The Landmark Cinema at Westside Pavilion is marvelous in the way that only things in LA can claim to be. It’s sleek and clean and spacious and has a lighting scheme. The kiosk where you can purchase your ticket not only tells you the theater number and showtimes, it also tells you what percentage of the auditorium is sold and lets you pick whatever seat you’d like to sit in. It’s a movie goer’s dream in a way that only a movie maker could imagine it. I was really nervous when, halfway through the flick, I dropped my M & M’s wrapper on the floor. I quickly scooped it up and put it in my half empty popcorn bad for later disposal.


The movie was a lot funnier than I thought it would be; I genuinely enjoyed it. Afterwards I found myself on the same familiar drag of Pico that I used to drive all the time, when heading home from Santa Monica. I was pulled eastward by the road, sort of anxious to recreate that same sense of driving around that I used to have when I lived here.


Everyone who has a car knows about the lure of the road; the sense is much amplified in the west, I think-- you know you could just take off, in your car, at any time, with very little to encumber you. Although I was quite solitary most of the time that I lived in LA, I also remember feeling a tremendous sense of freedom. Most of it came when I was behind the wheel; it was that sense of taking off, that sense of control, that sense of invention. Despite my solitary existence, or maybe because of it, and maybe also because of the consistent oddity of my work life, I felt very much alive during the years that I lived here. I remember a constant sense of expectation, and feeling like things were just around the corner, and they were things that I didn’t dread in the least.

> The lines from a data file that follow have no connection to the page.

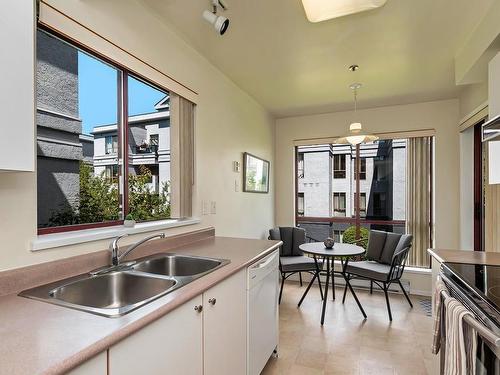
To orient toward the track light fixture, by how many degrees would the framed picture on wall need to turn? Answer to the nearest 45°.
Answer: approximately 45° to its right

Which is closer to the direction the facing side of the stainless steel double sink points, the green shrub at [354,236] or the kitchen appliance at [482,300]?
the kitchen appliance

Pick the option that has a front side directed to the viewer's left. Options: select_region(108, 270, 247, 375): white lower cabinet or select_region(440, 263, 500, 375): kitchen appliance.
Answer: the kitchen appliance

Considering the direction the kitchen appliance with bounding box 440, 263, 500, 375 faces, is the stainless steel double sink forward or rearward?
forward

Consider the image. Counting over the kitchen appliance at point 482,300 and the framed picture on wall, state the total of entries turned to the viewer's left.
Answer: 1

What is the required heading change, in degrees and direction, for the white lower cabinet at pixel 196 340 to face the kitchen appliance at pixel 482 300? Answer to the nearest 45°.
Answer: approximately 45° to its left

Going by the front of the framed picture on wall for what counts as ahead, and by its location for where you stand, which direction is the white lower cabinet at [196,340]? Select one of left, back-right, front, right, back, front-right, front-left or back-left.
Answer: front-right

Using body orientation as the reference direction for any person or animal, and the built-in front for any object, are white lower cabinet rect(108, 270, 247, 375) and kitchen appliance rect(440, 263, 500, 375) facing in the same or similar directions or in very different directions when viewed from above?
very different directions

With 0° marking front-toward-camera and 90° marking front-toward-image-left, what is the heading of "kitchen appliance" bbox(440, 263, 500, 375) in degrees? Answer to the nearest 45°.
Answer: approximately 90°

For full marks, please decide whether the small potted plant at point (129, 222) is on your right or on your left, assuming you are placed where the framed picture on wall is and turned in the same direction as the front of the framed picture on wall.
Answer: on your right

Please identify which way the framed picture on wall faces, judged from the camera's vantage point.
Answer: facing the viewer and to the right of the viewer

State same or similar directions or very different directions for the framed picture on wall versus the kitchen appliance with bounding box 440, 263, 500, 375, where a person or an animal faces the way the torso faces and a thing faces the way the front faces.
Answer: very different directions
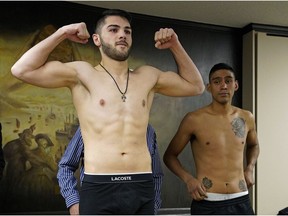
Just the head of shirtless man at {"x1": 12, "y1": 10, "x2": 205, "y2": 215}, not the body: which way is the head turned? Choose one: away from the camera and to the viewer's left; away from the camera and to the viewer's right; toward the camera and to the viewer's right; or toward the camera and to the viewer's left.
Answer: toward the camera and to the viewer's right

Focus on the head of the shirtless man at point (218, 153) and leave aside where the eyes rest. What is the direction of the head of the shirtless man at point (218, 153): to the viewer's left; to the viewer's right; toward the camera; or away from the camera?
toward the camera

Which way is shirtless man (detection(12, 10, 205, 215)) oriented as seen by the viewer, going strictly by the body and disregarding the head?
toward the camera

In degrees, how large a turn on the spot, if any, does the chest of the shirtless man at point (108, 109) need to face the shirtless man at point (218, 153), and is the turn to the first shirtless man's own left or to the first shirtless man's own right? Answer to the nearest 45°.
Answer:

I worked my way up Pico and saw so many familiar and comforting things: the glatt Kosher delis and food stores, the Roxbury Inn, the odd chockablock houses mixed with small Spanish/Mediterranean casitas mixed with “French Normandy” apartment buildings ( since when is Normandy not French?). Jack In the Box (great drunk/late night party/hangover food-- 2 tacos for a dollar with the tart, tangy not so hot hot sauce, or a burger deluxe for a $1.50 with barbecue sauce and bacon on it; also drive through egg rolls and root beer floats), Vons (which for an entire semester I thought was Vaughn’s) and Sav-on (which I still call “Sav-on’s” and thought was “Say Vaughn’s” when I kept hearing it from SoCal friends). I cut over to Olympic after a pit stop at Jack in the Box; love the wider boulevard an amble of traffic. I went up, back up to my old hood, and then cut back down to 3rd Street, just to see and remember.


The house with all the little statues of David is missing its statuary. I wonder if the owner was finally successfully entreated by neighbors to take them down or if he sold the house. The Ralph’s where I shopped a lot is at the intersection of 3rd & La Brea. I remember trolling around in there for good stuff, and watching the Orthodox Jewish husbands who were grocery shopping with two carts each, filling them to the brim. I remember wanting to follow them home, just to see what size household consumed that much food.


Further down 3rd; past the Beverly Center, and the kitschy stores before it; left on Robertson, right on Wilshire into Beverly Hills. Past Saks, Barneys & Rodeo Drive. Left again, jogging over back to Olympic. Curving around up and down and through Century City. Down to Sepulveda, where I cut over and keep going some more till Washington Place, back in Culver City.


To me LA is always hopeful. The neighborhoods that are crusty and old, the ones that are neglected; they still contain a hopeful element to me. The palm trees and the sunshine and the manicured lawn, even if the grass isn’t that green, still looks tony to me. Those boxy buildings with their dull grey or yellow coat of paint on stucco, they seem to say, “you could live here and still enjoy the sunshine” to me. I thought that I didn’t really miss LA too much, but I guess that’s not so true.

1 Comments:

  • At 8:48 AM, Anonymous Your FAVORITE cousin (you know who I am) said…

    The house with nthe little statues of David is gone?! What a shame. I just LOVED the tackiness of it.